Как солнечный луч ворвались в занятый, и на отдыхе невеселый, день Мишка и Каштанка, сеттерята, брат и сестра. Чертежные доски, рейсшины, готовальни, листы полуватмана, арифмометры "Феликс" – все ожило, как в той же гриммовской сказке, от присутствия в этом царстве счета и меры умилительно–прекрасных щенков. Черно–жёлтым клубком сплетшихся, в разъяренной игре, рычащих с визгом, когда под зуб попадали шелковое ухо или, нежней гриба, песий нос. Они уносились и появлялись, как луч из‑за облака, – кого, по пути, облизав, кому – сунув в руку мокрую морду.
Так расцветает в сером дворе факирьим цветком – шарманка.
И как‑то надо было собрать морщинами лоб, чтобы в озабоченной мотивированности продолжать подсчет БАМовской сметы – после волшебной немотивированности, которой одаривали – животные.

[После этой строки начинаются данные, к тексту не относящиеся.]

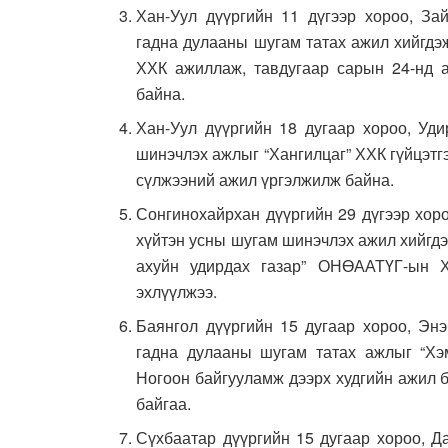
Хан-Уул дүүргийн 11 дүгээр хороо, З
гадна дулааны шугам татах ажил хийгдэж
ХХК ажиллаж, тавдугаар сарын 24-нд 
байна.
Хан-Уул дүүргийн 18 дугаар хороо, Уд
шинэчлэх ажлыг “Хангилцаг” ХХК гүйцэтг
сүлжээний ажил үргэлжилж байна.
Сонгинохайрхан дүүргийн 29 дүгээр хор
хүйтэн усны шугам шинэчлэх ажил хийгдэж
ахуйн удирдах газар” ОНӨААТҮГ-ын Х
эхлүүлжээ.
Баянгол дүүргийн 15 дугаар хороо, Энэ
гадна дулааны шугам татах ажлыг “Хэм
Ногоон байгууламж дээрх худгийн ажил б
байгаа.
Сүхбаатар дүүргийн 15 дугаар хороо, Д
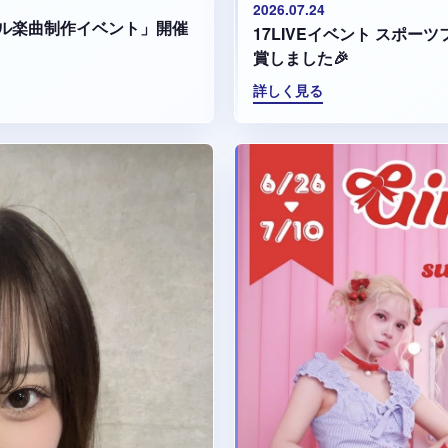
2026.07.24
ル楽曲制作イベント」開催
17LIVEイベント スポ
賞しました🎉
詳しく見る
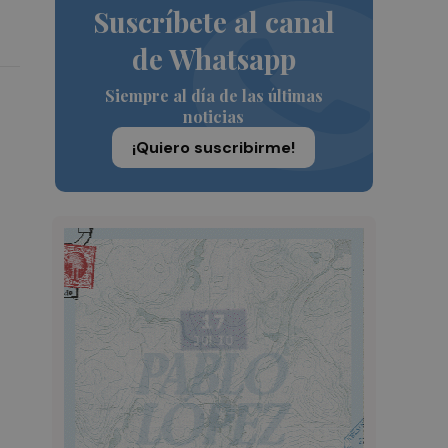
Suscríbete al canal
de Whatsapp
Siempre al día de las últimas
noticias
¡Quiero suscribirme!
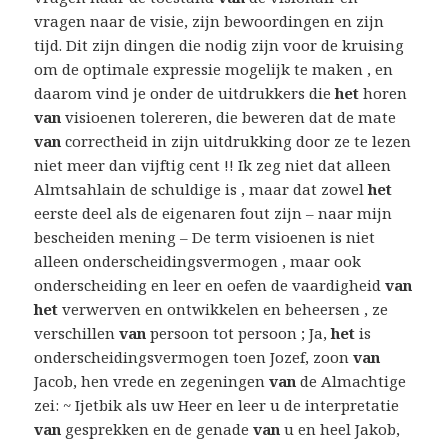
vragen naar de visie, zijn bewoordingen en zijn
tijd. Dit zijn dingen die nodig zijn voor de kruising
om de optimale expressie mogelijk te maken , en
daarom vind je onder de uitdrukkers die
het
horen
van
visioenen tolereren, die beweren dat de mate
van
correctheid in zijn uitdrukking door ze te lezen
niet meer dan vijftig cent !! Ik zeg niet dat alleen
Almtsahlain de schuldige is , maar dat zowel
het
eerste deel als de eigenaren fout zijn – naar mijn
bescheiden mening – De term visioenen is niet
alleen onderscheidingsvermogen , maar ook
onderscheiding en leer en oefen de vaardigheid
van
het
verwerven en ontwikkelen en beheersen , ze
verschillen
van
persoon tot persoon ; Ja,
het
is
onderscheidingsvermogen toen Jozef, zoon
van
Jacob, hen vrede en zegeningen
van
de Almachtige
zei: ~ Ijetbik als uw Heer en leer u de interpretatie
van
gesprekken en de genade
van
u en heel Jakob,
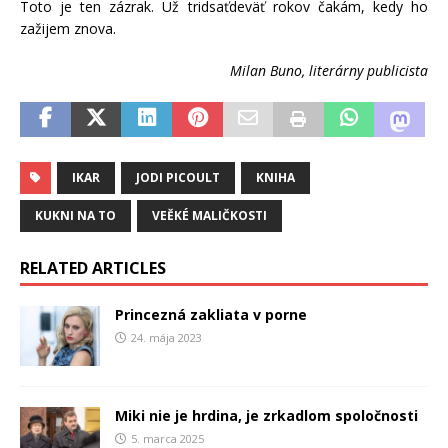
Toto je ten zázrak. Už tridsaťdeväť rokov čakám, kedy ho
zažijem znova.
Milan Buno, literárny publicista
IKAR
JODI PICOULT
KNIHA
KUKNI NA TO
VEĚKÉ MALIČKOSTI
RELATED ARTICLES
Princezná zakliata v porne
24. mája 2023
Miki nie je hrdina, je zrkadlom spoločnosti
5. marca 2025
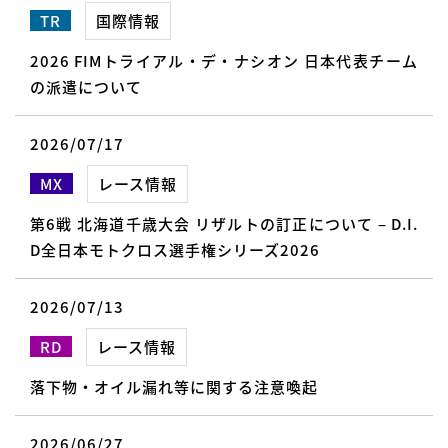
TR
国際情報
2026 FIMトライアル・デ・ナシオン 日本代表チーム
の派遣について
2026/07/17
MX
レース情報
第6戦 北海道千歳大会 リザルトの訂正について – D.I.
D全日本モトクロス選手権シリーズ2026
2026/07/13
RD
レース情報
落下物・オイル漏れ等に関する注意喚起
2026/06/27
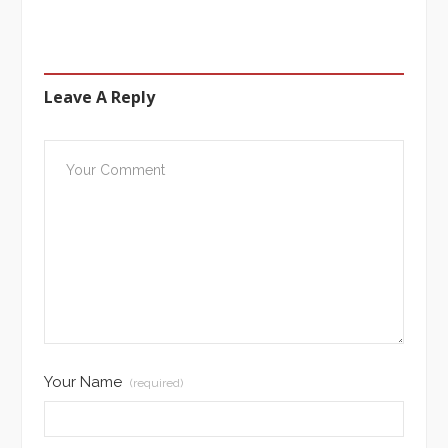
Leave A Reply
Your Name
(required)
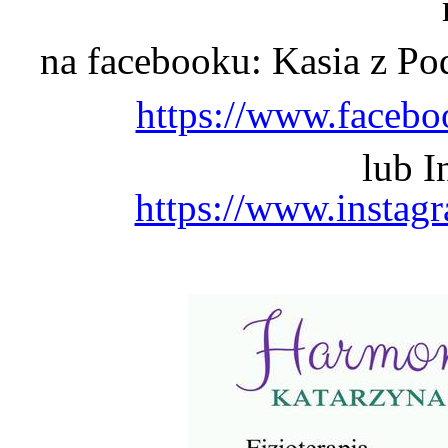
na facebooku: Kasia z
https://www.facebo
lub I
https://www.instag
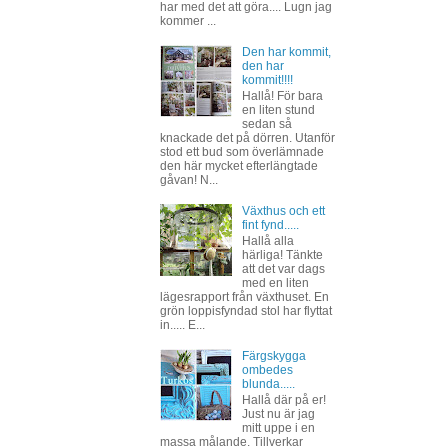
har med det att göra.... Lugn jag
kommer ...
Den har kommit,
den har
kommit!!!!
Hallå! För bara
en liten stund
sedan så
knackade det på dörren. Utanför
stod ett bud som överlämnade
den här mycket efterlängtade
gåvan! N...
Växthus och ett
fint fynd.....
Hallå alla
härliga! Tänkte
att det var dags
med en liten
lägesrapport från växthuset. En
grön loppisfyndad stol har flyttat
in..... E...
Färgskygga
ombedes
blunda.....
Hallå där på er!
Just nu är jag
mitt uppe i en
massa målande. Tillverkar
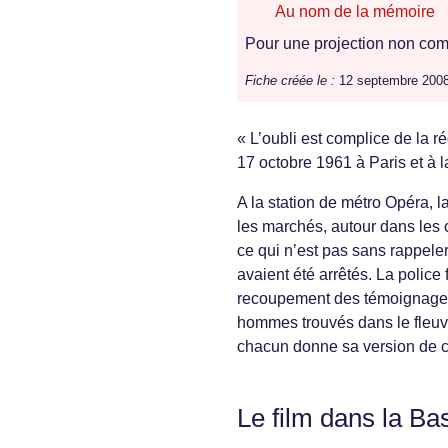
Au nom de la mémoire
Pour une projection non comm
Fiche créée le :
12 septembre 200
« L’oubli est complice de la r
17 octobre 1961 à Paris et à l
A la station de métro Opéra, l
les marchés, autour dans les c
ce qui n’est pas sans rappeler 
avaient été arrêtés. La police 
recoupement des témoignages e
hommes trouvés dans le fleuve
chacun donne sa version de ce
Le film dans la Ba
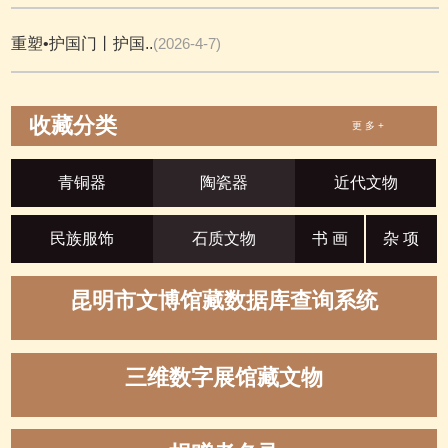
重塑•护国门丨护国..
(2026-4-7)
收藏分类
更 多 +
青铜器
陶瓷器
近代文物
民族服饰
石质文物
书 画
杂 项
昆明市文博馆藏数据库查询系统
三维数字展馆藏文物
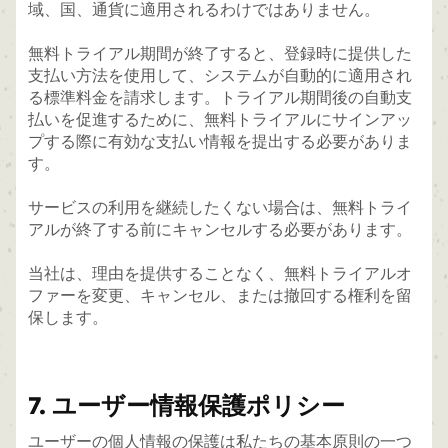
域、国、通貨に適用されるわけではありません。
無料トライアル期間が終了すると、登録時に提供した
支払い方法を使用して、システムが自動的に適用され
る標準料金を請求します。トライアル期間後の自動支
払いを促進するために、無料トライアルにサインアッ
プする際に有効な支払い情報を提出する必要がありま
す。
サービスの利用を継続したくない場合は、無料トライ
アルが終了する前にキャンセルする必要があります。
当社は、理由を提供することなく、無料トライアルオ
ファーを変更、キャンセル、または撤回する権利を留
保します。
7. ユーザー情報保護ポリシー
ユーザーの個人情報の保護は私たちの基本原則の一つ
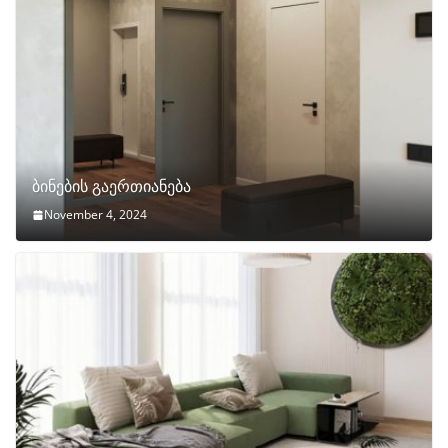
ბინების გაერთიანება
November 4, 2024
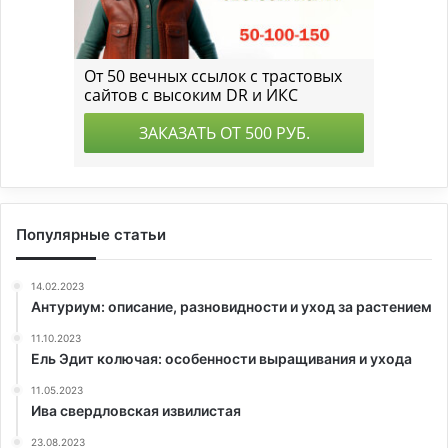
Популярные статьи
14.02.2023
Антуриум: описание, разновидности и уход за растением
11.10.2023
Ель Эдит колючая: особенности выращивания и ухода
11.05.2023
Ива свердловская извилистая
23.08.2023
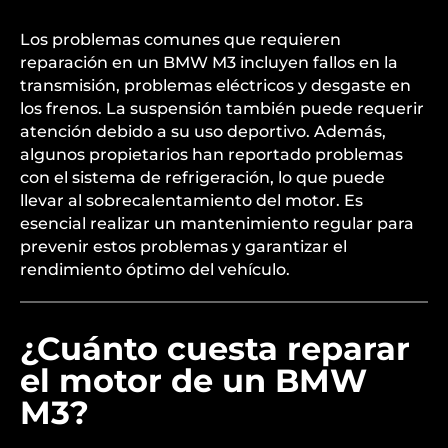
Los problemas comunes que requieren
reparación en un BMW M3 incluyen fallos en la
transmisión, problemas eléctricos y desgaste en
los frenos. La suspensión también puede requerir
atención debido a su uso deportivo. Además,
algunos propietarios han reportado problemas
con el sistema de refrigeración, lo que puede
llevar al sobrecalentamiento del motor. Es
esencial realizar un mantenimiento regular para
prevenir estos problemas y garantizar el
rendimiento óptimo del vehículo.
¿Cuánto cuesta reparar
el motor de un BMW
M3?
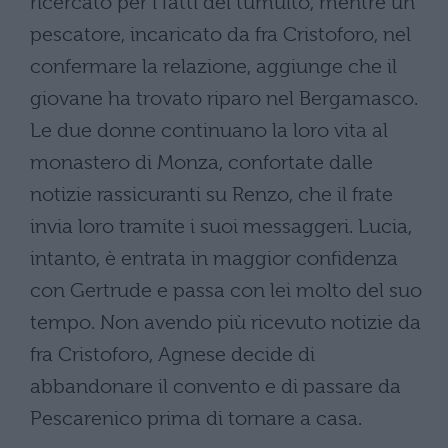
ricercato per i fatti del tumulto, mentre un
pescatore, incaricato da fra Cristoforo, nel
confermare la relazione, aggiunge che il
giovane ha trovato riparo nel Bergamasco.
Le due donne continuano la loro vita al
monastero di Monza, confortate dalle
notizie rassicuranti su Renzo, che il frate
invia loro tramite i suoi messaggeri. Lucia,
intanto, è entrata in maggior confidenza
con Gertrude e passa con lei molto del suo
tempo. Non avendo più ricevuto notizie da
fra Cristoforo, Agnese decide di
abbandonare il convento e di passare da
Pescarenico prima di tornare a casa.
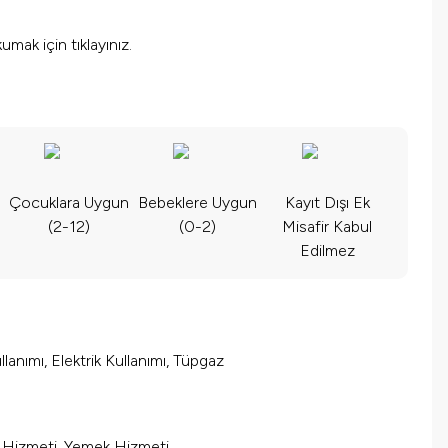
okumak için
tıklayınız.
Çocuklara Uygun
Bebeklere Uygun
Kayıt Dışı Ek
(2-12)
(0-2)
Misafir Kabul
Edilmez
lanımı, Elektrik Kullanımı, Tüpgaz
m Hizmeti, Yemek Hizmeti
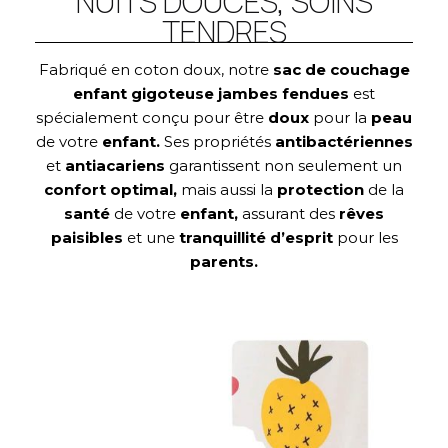
NUITS DOUCES, SOINS
TENDRES
Fabriqué en coton doux, notre
sac de couchage
enfant gigoteuse jambes fendues
est
spécialement conçu pour être
doux
pour la
peau
de votre
enfant.
Ses propriétés
antibactériennes
et
antiacariens
garantissent non seulement un
confort optimal,
mais aussi la
protection
de la
santé
de votre
enfant,
assurant des
rêves
paisibles
et une
tranquillité d’esprit
pour les
parents.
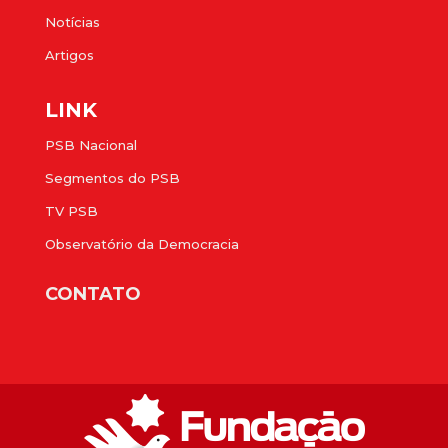
Notícias
Artigos
LINK
PSB Nacional
Segmentos do PSB
TV PSB
Observatório da Democracia
CONTATO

Но была в их счастье – закономерность: старшим всегда оставался Мишка – самый умный, самый красивый, самый любимый всеми. (Ника, за это неравенство, любила Каштанку наравне с Мишкой.) Каштанка не только в глазах всех, но и в собственных занимала скромность второго места: она была как бы тень, золотая, от великолепия черно–золотистого брата (гордой – и ирландка). Все меньше, тоньше, жиже одаренная собачьей красотой. И когда крнчалась игра и меж людей и собак наставала трезвость – бранили за следы мокрых лап, звали ли есть или гнали прочь, – в манере Каштанки неизменно сквозило сознание своей неполноценности – рядом с самоутверждающимся Мишкой; и рикошетом рождавшаяся благодарность, что и её ласкают, и с ней шутят. (Ужели не видели это – все? Неужели только у Ники щемило сердце от касанья к нечеловеческой грации, которую хотелось назвать "ангельской", кабы не было необходимости звать её – не вверх от человека, а вниз – собачьей?).
Проходя мимо Никиного стола, увидев из‑под края платья коричневатый Каштанкин нос, Мориц бросал зло:
– Совсем уж собак испортили! Из сеттеров – будут болонки?..
Ника не успела негодующе поднять глаз, но, опоздав, – промолчала (самый убийственный Морицевой гордости взмах рапиры!). Его уже не было: упругий шаг по мосткам, Мориц одинимеет пропуск за зону, в Управление.